Work instructions: Each entry needs to be reproduced exactly, with none left out.

(Collected data entries)

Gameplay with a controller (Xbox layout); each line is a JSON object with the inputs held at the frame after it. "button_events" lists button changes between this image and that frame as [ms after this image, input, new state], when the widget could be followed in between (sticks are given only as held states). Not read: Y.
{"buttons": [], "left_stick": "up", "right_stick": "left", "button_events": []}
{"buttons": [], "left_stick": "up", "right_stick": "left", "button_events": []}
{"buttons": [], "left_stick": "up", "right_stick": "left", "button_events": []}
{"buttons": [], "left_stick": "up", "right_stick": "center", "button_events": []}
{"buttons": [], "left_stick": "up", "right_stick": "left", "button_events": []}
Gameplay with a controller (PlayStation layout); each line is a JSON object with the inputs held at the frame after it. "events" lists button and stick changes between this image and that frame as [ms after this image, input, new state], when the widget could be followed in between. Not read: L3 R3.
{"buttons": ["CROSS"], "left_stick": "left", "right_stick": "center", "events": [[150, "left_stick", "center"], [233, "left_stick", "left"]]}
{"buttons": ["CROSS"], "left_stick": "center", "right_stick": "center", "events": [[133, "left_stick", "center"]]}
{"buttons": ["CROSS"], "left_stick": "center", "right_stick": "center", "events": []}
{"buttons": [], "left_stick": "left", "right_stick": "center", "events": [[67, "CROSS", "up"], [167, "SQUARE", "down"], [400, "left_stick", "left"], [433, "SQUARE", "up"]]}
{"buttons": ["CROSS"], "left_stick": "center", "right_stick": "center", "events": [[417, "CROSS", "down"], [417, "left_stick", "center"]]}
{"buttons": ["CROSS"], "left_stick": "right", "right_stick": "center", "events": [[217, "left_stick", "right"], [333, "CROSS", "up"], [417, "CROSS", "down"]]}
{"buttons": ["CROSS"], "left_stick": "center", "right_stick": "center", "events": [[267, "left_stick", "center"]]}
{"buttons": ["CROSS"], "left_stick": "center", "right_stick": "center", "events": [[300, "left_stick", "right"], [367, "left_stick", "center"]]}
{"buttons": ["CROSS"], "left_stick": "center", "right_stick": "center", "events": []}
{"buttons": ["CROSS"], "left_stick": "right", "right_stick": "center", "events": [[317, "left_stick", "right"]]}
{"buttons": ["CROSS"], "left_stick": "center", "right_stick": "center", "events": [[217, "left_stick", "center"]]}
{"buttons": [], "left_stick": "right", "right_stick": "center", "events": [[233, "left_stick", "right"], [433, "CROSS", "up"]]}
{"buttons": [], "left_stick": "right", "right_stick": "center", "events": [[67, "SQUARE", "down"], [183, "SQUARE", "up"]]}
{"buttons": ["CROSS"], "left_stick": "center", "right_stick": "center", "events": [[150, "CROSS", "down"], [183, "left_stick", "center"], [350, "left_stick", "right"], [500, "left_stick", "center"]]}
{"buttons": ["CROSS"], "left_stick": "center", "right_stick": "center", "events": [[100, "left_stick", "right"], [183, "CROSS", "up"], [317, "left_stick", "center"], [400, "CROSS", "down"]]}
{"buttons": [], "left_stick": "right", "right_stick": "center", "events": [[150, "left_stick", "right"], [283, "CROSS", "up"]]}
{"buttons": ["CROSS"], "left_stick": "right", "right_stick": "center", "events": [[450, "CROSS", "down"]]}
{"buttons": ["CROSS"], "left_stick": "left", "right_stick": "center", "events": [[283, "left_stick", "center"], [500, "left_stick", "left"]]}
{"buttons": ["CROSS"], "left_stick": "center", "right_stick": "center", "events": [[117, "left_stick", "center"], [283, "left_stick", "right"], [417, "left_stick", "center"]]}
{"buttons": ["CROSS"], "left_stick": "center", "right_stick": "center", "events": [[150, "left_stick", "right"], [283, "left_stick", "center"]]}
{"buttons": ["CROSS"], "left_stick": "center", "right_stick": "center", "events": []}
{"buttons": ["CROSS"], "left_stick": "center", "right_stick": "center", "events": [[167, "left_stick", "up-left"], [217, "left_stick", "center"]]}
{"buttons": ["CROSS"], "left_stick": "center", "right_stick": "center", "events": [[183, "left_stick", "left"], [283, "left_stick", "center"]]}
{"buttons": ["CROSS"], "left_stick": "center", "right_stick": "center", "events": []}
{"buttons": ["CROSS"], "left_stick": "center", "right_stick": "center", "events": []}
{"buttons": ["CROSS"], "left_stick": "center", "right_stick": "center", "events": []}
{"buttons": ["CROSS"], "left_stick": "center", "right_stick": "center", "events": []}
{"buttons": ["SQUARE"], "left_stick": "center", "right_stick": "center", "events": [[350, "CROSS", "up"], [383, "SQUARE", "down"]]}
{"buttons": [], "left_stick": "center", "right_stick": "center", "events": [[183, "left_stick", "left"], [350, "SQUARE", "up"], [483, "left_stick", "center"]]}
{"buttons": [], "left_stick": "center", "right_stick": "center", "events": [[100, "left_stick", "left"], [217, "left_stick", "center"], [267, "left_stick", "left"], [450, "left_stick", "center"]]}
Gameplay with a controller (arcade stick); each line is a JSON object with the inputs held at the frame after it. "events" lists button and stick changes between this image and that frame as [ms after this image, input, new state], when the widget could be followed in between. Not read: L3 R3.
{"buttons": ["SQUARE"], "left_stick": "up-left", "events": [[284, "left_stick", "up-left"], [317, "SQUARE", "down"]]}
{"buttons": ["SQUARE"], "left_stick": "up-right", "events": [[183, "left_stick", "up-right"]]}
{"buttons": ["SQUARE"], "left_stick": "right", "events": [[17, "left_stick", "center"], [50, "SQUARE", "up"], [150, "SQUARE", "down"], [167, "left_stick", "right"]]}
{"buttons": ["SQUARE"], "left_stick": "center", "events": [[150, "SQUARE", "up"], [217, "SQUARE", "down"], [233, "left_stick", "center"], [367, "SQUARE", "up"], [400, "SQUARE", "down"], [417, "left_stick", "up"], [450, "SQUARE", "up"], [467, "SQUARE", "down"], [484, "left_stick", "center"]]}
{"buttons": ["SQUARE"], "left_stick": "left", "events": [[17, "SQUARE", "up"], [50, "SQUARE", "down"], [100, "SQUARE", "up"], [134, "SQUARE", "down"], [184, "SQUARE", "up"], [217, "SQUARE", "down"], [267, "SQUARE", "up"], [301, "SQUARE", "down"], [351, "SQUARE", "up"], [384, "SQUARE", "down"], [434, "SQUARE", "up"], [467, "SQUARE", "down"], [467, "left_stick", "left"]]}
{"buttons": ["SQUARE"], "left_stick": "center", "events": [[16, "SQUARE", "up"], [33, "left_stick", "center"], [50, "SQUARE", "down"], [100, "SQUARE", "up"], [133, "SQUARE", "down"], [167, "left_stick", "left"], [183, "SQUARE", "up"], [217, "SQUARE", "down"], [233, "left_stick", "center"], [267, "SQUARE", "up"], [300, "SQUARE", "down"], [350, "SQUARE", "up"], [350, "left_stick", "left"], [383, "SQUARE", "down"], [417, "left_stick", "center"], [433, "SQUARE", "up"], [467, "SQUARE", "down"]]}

Answer section:
Gameplay with a controller (Xbox layout); each line is a JSON object with the inputs held at the frame after it. "button_events" lists button changes between this image and that frame as [ms after this image, input, new state], when the widget could be followed in between (sticks are given only as held states). Not read: Y.
{"buttons": [], "left_stick": "up", "right_stick": "left", "button_events": []}
{"buttons": [], "left_stick": "up", "right_stick": "left", "button_events": []}
{"buttons": [], "left_stick": "up", "right_stick": "left", "button_events": []}
{"buttons": [], "left_stick": "up", "right_stick": "center", "button_events": []}
{"buttons": [], "left_stick": "up", "right_stick": "left", "button_events": []}
Gameplay with a controller (PlayStation layout); each line is a JSON object with the inputs held at the frame after it. "events" lists button and stick changes between this image and that frame as [ms after this image, input, new state], when the widget could be followed in between. Not read: L3 R3.
{"buttons": ["CROSS"], "left_stick": "left", "right_stick": "center", "events": [[150, "left_stick", "center"], [233, "left_stick", "left"]]}
{"buttons": ["CROSS"], "left_stick": "center", "right_stick": "center", "events": [[133, "left_stick", "center"]]}
{"buttons": ["CROSS"], "left_stick": "center", "right_stick": "center", "events": []}
{"buttons": [], "left_stick": "left", "right_stick": "center", "events": [[67, "CROSS", "up"], [167, "SQUARE", "down"], [400, "left_stick", "left"], [433, "SQUARE", "up"]]}
{"buttons": ["CROSS"], "left_stick": "center", "right_stick": "center", "events": [[417, "CROSS", "down"], [417, "left_stick", "center"]]}
{"buttons": ["CROSS"], "left_stick": "right", "right_stick": "center", "events": [[217, "left_stick", "right"], [333, "CROSS", "up"], [417, "CROSS", "down"]]}
{"buttons": ["CROSS"], "left_stick": "center", "right_stick": "center", "events": [[267, "left_stick", "center"]]}
{"buttons": ["CROSS"], "left_stick": "center", "right_stick": "center", "events": [[300, "left_stick", "right"], [367, "left_stick", "center"]]}
{"buttons": ["CROSS"], "left_stick": "center", "right_stick": "center", "events": []}
{"buttons": ["CROSS"], "left_stick": "right", "right_stick": "center", "events": [[317, "left_stick", "right"]]}
{"buttons": ["CROSS"], "left_stick": "center", "right_stick": "center", "events": [[217, "left_stick", "center"]]}
{"buttons": [], "left_stick": "right", "right_stick": "center", "events": [[233, "left_stick", "right"], [433, "CROSS", "up"]]}
{"buttons": [], "left_stick": "right", "right_stick": "center", "events": [[67, "SQUARE", "down"], [183, "SQUARE", "up"]]}
{"buttons": ["CROSS"], "left_stick": "center", "right_stick": "center", "events": [[150, "CROSS", "down"], [183, "left_stick", "center"], [350, "left_stick", "right"], [500, "left_stick", "center"]]}
{"buttons": ["CROSS"], "left_stick": "center", "right_stick": "center", "events": [[100, "left_stick", "right"], [183, "CROSS", "up"], [317, "left_stick", "center"], [400, "CROSS", "down"]]}
{"buttons": [], "left_stick": "right", "right_stick": "center", "events": [[150, "left_stick", "right"], [283, "CROSS", "up"]]}
{"buttons": ["CROSS"], "left_stick": "right", "right_stick": "center", "events": [[450, "CROSS", "down"]]}
{"buttons": ["CROSS"], "left_stick": "left", "right_stick": "center", "events": [[283, "left_stick", "center"], [500, "left_stick", "left"]]}
{"buttons": ["CROSS"], "left_stick": "center", "right_stick": "center", "events": [[117, "left_stick", "center"], [283, "left_stick", "right"], [417, "left_stick", "center"]]}
{"buttons": ["CROSS"], "left_stick": "center", "right_stick": "center", "events": [[150, "left_stick", "right"], [283, "left_stick", "center"]]}
{"buttons": ["CROSS"], "left_stick": "center", "right_stick": "center", "events": []}
{"buttons": ["CROSS"], "left_stick": "center", "right_stick": "center", "events": [[167, "left_stick", "up-left"], [217, "left_stick", "center"]]}
{"buttons": ["CROSS"], "left_stick": "center", "right_stick": "center", "events": [[183, "left_stick", "left"], [283, "left_stick", "center"]]}
{"buttons": ["CROSS"], "left_stick": "center", "right_stick": "center", "events": []}
{"buttons": ["CROSS"], "left_stick": "center", "right_stick": "center", "events": []}
{"buttons": ["CROSS"], "left_stick": "center", "right_stick": "center", "events": []}
{"buttons": ["CROSS"], "left_stick": "center", "right_stick": "center", "events": []}
{"buttons": ["SQUARE"], "left_stick": "center", "right_stick": "center", "events": [[350, "CROSS", "up"], [383, "SQUARE", "down"]]}
{"buttons": [], "left_stick": "center", "right_stick": "center", "events": [[183, "left_stick", "left"], [350, "SQUARE", "up"], [483, "left_stick", "center"]]}
{"buttons": [], "left_stick": "center", "right_stick": "center", "events": [[100, "left_stick", "left"], [217, "left_stick", "center"], [267, "left_stick", "left"], [450, "left_stick", "center"]]}
Gameplay with a controller (arcade stick); each line is a JSON object with the inputs held at the frame after it. "events" lists button and stick changes between this image and that frame as [ms after this image, input, new state], when the widget could be followed in between. Not read: L3 R3.
{"buttons": ["SQUARE"], "left_stick": "up-left", "events": [[284, "left_stick", "up-left"], [317, "SQUARE", "down"]]}
{"buttons": ["SQUARE"], "left_stick": "up-right", "events": [[183, "left_stick", "up-right"]]}
{"buttons": ["SQUARE"], "left_stick": "right", "events": [[17, "left_stick", "center"], [50, "SQUARE", "up"], [150, "SQUARE", "down"], [167, "left_stick", "right"]]}
{"buttons": ["SQUARE"], "left_stick": "center", "events": [[150, "SQUARE", "up"], [217, "SQUARE", "down"], [233, "left_stick", "center"], [367, "SQUARE", "up"], [400, "SQUARE", "down"], [417, "left_stick", "up"], [450, "SQUARE", "up"], [467, "SQUARE", "down"], [484, "left_stick", "center"]]}
{"buttons": ["SQUARE"], "left_stick": "left", "events": [[17, "SQUARE", "up"], [50, "SQUARE", "down"], [100, "SQUARE", "up"], [134, "SQUARE", "down"], [184, "SQUARE", "up"], [217, "SQUARE", "down"], [267, "SQUARE", "up"], [301, "SQUARE", "down"], [351, "SQUARE", "up"], [384, "SQUARE", "down"], [434, "SQUARE", "up"], [467, "SQUARE", "down"], [467, "left_stick", "left"]]}
{"buttons": ["SQUARE"], "left_stick": "center", "events": [[16, "SQUARE", "up"], [33, "left_stick", "center"], [50, "SQUARE", "down"], [100, "SQUARE", "up"], [133, "SQUARE", "down"], [167, "left_stick", "left"], [183, "SQUARE", "up"], [217, "SQUARE", "down"], [233, "left_stick", "center"], [267, "SQUARE", "up"], [300, "SQUARE", "down"], [350, "SQUARE", "up"], [350, "left_stick", "left"], [383, "SQUARE", "down"], [417, "left_stick", "center"], [433, "SQUARE", "up"], [467, "SQUARE", "down"]]}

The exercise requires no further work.